Buscando una igualdad normalizada, es como el grueso del discurso feminista ha incidido sobre la realidad, consiguiendo cierta equivalencia en lo fáctico: salarios, derechos, reconocimiento social e intelectual... No es éste un botín que tengamos que menospreciar, pero sí parece oportuno observar que un discurso de la igualdad, que se erige sobre un victimismo fundamental, preconiza siempre un acceso a lo mismo. Los mismos salarios basura, los mismos trabajos de esclavo, la misma muerte. La mujer anhela llegar a ser, con este discurso, igual al hombre, adquirir los mismos valores, pisar los mismos suelos, ocupar los mismos lugares. Más de lo mismo. Este discurso es potente en cuanto que reclama y exige aquello que a la mujer le ha sido vedado, pero se limita al encerrarse en las mismas prisiones: la exigencia de igualdad. Los etiquetajes marcan todas las zonas.
Por otro lado, en la era de la diversidad, de la pluralidad y el multiculturalismo, no ha faltado quién izara la bandera de una diferencia en pro de un feminismo exaltado e intransigente frente al género opuesto:

-¡Determinémonos! Construyamos ese sujeto capaz de elevar un discurso con el que afirmar y delimitar la diferencia respecto al hombre y a su discurso dominante, reivindiquemos una identidad para esta diferencia y hablemos desde ella.

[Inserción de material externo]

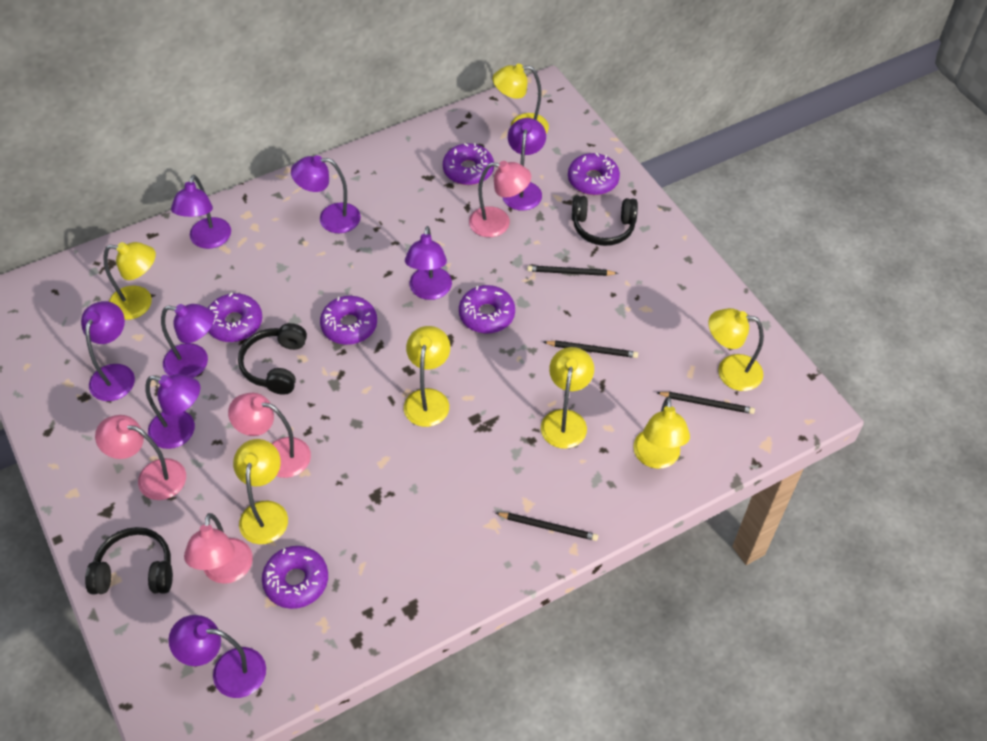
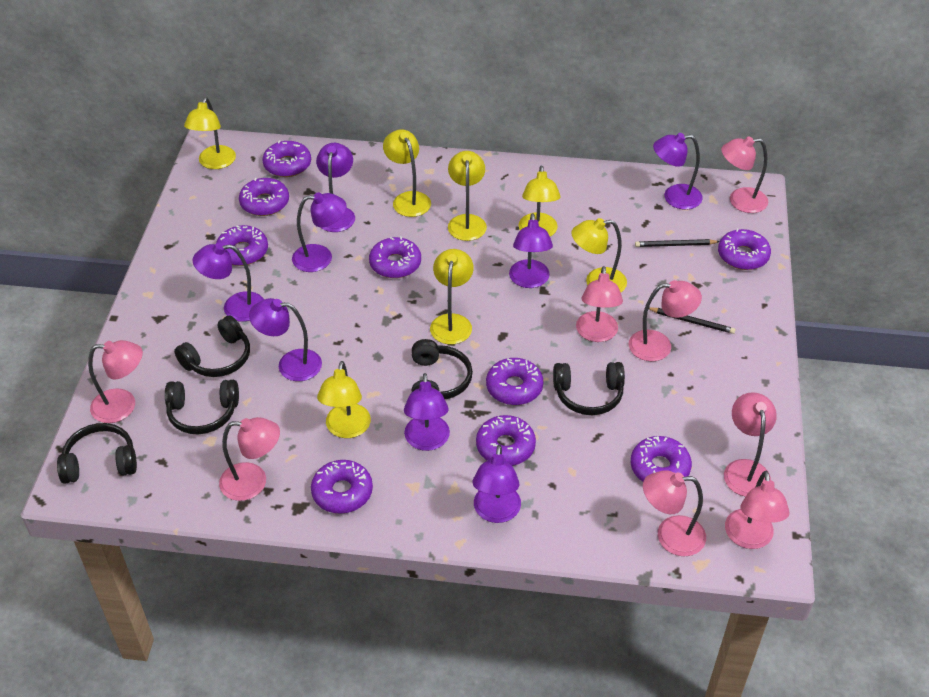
black headphones: [85,527,173,594] [238,323,307,395] [572,195,638,246] = 3 -> [57,423,137,484] [165,380,239,434] [174,315,250,377] [411,339,473,399] [553,362,625,415] = 5
black pencil: [496,512,598,541] [527,265,618,276] [544,341,638,358] [656,392,755,414] = 4 -> [635,239,720,247] [649,307,736,334] = 2
pink lamp: [95,415,186,500] [184,513,253,584] [228,393,311,478] [469,161,531,237] = 4 -> [88,340,143,423] [219,417,280,501] [576,266,623,342] [629,280,702,362] [643,470,706,556] [721,136,768,213] [724,392,777,497] [725,471,790,549] = 8
purple donut: [208,293,262,342] [262,546,328,609] [320,296,377,345] [443,143,494,185] [459,285,515,333] [568,153,620,195] = 6 -> [216,225,268,266] [239,178,289,216] [262,140,311,177] [311,460,373,514] [369,236,421,278] [476,415,536,466] [486,358,543,405] [631,436,692,482] [718,228,771,270] = 9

En este caso, no se tiene suficientemente en cuenta que lo femenino es antónimo de lo masculino solamente dentro de un sistema de signos que se organiza mediante una estructura binaria de pensamiento; y se pasa por alto que la diferencia no es representable, que no se puede hablar desde ella porque no es un lugar, porque no es una meta sino un tránsito: un ir hacia, un ir haciendo. Un feminismo que pretende afirmar la diferencia desde una identidad otra es fruto siempre de un deseo de radicalidad antagónica que no escapa a la confrontación, que abre más líneas de muerte que de fuga.
Sin ánimo de trivializar, pero sí simplificando un mucho las cosas, podríamos afirmar que un discurso que reivindica la igualdad entre sexos o que afirma su diferencia respecto del hombre, busca siempre, y en cualquiera de sus multiples expresiones, determinar una identidad midiéndose con su opuesto. No sale pues de esa lógica binaria: construye el discurso, una vez más, sobre esa música de fondo que es el antagonismo marcado. Dichas voces quedan atrapadas de nuevo en una dinámica jerarquizante.
Quizás buena parte del feminismo, al igual que la mayoría de discursos que se quieren antagónicos a la lógica imperante, no ha explorado suficientemente su silencio antes de hablar. Todos ellos parecen no haber caído en la cuenta de que "el silencio es más fuerte que la palabra. El silencio aprueba o desaprueba. La palabra siempre justifica". Explorar el silencio no para callarse, sino para pasar a la acción haciendo, no buscando una identidad predeterminada y medida con lo mismo sino, ahora sí, afirmando cada una de las diferencias existentes. Este gesto, no es tan solo para la mujer, sino para todo aquél que quiera desentenderse de esa simbología que marca un límite entre lo uno y lo otro, entre lo masculino y lo femenino, entre el "los" y el "las". Si estos determinantes dejasen de referirse a sujetos perfectamente etiquetados, es más, si dejaran de determinar a sujetos cualesquiera, estaría de más la instauración de un los/as que normalizase el discurso. Un gesto no se afirma únicamente en las palabras, se hace, se gesta.